─── DATASET RECORDS ───

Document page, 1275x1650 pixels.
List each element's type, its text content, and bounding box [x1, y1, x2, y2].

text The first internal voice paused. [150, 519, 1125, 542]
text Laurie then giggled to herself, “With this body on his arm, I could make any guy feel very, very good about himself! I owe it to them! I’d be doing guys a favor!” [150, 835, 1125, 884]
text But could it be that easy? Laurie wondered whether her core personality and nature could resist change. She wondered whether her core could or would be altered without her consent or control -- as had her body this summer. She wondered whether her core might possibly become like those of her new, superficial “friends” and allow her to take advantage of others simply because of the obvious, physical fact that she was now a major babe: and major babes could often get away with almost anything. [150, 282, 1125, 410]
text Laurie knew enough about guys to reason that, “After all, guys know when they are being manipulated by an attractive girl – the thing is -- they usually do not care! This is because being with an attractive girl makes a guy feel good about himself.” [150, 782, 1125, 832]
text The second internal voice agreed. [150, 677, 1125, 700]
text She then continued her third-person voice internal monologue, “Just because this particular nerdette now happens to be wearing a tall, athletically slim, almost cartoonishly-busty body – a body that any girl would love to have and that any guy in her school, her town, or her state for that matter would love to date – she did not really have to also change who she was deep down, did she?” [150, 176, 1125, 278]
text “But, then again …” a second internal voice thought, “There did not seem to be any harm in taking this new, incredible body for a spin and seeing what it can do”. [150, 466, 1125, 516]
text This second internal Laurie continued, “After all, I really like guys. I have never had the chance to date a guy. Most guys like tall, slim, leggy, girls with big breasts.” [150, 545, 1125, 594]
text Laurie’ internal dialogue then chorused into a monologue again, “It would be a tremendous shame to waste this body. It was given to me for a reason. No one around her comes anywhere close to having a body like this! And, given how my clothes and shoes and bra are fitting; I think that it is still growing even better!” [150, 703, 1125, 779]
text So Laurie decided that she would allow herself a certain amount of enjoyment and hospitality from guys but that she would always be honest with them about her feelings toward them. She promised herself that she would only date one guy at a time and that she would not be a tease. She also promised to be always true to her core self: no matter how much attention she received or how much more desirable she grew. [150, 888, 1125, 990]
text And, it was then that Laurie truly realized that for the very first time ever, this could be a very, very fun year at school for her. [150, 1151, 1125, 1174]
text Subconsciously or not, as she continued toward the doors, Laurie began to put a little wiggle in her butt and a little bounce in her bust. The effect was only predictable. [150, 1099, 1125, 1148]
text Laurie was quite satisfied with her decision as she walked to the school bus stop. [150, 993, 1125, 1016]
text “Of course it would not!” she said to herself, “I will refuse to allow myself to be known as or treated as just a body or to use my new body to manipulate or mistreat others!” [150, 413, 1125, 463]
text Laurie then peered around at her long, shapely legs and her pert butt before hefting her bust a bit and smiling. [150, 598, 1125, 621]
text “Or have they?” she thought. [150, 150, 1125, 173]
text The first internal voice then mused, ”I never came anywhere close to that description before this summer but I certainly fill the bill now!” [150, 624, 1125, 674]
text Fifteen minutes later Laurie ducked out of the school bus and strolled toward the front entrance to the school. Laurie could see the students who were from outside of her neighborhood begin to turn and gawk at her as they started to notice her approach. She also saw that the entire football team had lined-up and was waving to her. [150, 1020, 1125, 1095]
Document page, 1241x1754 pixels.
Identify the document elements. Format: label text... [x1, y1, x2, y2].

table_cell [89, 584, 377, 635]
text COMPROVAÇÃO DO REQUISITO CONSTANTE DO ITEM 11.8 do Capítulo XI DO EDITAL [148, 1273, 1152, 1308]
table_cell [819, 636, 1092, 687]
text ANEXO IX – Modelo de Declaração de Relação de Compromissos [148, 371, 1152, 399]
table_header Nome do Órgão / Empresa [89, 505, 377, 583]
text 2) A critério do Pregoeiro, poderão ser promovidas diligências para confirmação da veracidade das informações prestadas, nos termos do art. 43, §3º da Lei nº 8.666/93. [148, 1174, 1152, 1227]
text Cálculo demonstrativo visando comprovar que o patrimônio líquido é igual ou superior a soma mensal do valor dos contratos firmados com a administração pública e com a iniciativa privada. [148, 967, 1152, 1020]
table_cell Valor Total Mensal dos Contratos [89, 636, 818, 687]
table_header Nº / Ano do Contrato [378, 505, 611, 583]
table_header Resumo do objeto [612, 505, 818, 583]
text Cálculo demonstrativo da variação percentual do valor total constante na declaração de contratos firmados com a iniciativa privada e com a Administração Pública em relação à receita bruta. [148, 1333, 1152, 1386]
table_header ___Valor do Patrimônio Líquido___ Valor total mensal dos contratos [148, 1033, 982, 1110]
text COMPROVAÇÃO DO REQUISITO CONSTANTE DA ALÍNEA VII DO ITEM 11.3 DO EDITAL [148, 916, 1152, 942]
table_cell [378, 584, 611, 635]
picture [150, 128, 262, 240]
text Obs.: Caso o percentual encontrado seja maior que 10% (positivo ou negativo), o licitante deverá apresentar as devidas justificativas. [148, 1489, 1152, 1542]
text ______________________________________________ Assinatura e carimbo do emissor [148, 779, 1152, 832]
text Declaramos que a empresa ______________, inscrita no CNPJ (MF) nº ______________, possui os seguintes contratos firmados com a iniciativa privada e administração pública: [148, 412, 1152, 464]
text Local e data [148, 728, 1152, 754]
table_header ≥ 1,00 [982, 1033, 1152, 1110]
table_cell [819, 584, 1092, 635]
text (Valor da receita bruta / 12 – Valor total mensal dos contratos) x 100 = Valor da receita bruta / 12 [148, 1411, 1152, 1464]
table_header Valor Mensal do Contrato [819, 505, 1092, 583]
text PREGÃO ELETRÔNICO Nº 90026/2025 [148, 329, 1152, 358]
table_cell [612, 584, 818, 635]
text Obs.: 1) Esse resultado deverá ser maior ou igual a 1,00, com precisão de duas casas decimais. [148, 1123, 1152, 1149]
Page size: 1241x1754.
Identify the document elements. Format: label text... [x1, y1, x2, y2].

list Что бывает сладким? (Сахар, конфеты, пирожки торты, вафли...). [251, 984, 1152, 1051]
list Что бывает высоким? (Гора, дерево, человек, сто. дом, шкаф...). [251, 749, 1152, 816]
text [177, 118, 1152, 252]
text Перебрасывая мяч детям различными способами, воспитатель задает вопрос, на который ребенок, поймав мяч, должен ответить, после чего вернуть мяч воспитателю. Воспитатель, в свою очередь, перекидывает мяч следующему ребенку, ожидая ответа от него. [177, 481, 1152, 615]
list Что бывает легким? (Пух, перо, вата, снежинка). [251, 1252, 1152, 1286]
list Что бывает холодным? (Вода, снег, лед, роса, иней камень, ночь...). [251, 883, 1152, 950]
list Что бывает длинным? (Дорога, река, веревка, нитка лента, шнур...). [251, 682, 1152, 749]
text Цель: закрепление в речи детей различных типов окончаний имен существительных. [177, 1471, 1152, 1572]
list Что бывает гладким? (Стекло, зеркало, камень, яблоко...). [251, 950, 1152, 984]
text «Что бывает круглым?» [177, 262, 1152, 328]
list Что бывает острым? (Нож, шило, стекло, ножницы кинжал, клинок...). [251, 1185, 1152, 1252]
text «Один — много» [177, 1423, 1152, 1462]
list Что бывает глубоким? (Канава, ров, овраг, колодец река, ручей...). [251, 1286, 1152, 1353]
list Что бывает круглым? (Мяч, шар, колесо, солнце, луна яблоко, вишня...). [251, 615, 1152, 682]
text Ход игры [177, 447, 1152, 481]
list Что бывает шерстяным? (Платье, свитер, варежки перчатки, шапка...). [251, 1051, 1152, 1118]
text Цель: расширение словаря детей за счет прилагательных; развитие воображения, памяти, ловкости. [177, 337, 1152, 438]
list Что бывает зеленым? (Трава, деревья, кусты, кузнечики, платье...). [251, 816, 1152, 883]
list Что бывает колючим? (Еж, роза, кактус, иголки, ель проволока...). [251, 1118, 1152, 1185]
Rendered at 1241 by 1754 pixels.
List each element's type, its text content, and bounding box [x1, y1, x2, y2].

───

REQUEST =
Take every line from the one containing "Rendered at 1241 by 1754 pixels." to the end of the listing and output it exactly, with nothing else.

WRITTEN REPLY =
Rendered at 1241 by 1754 pixels.
List each element's type, its text content, and bounding box [x1, y1, x2, y2].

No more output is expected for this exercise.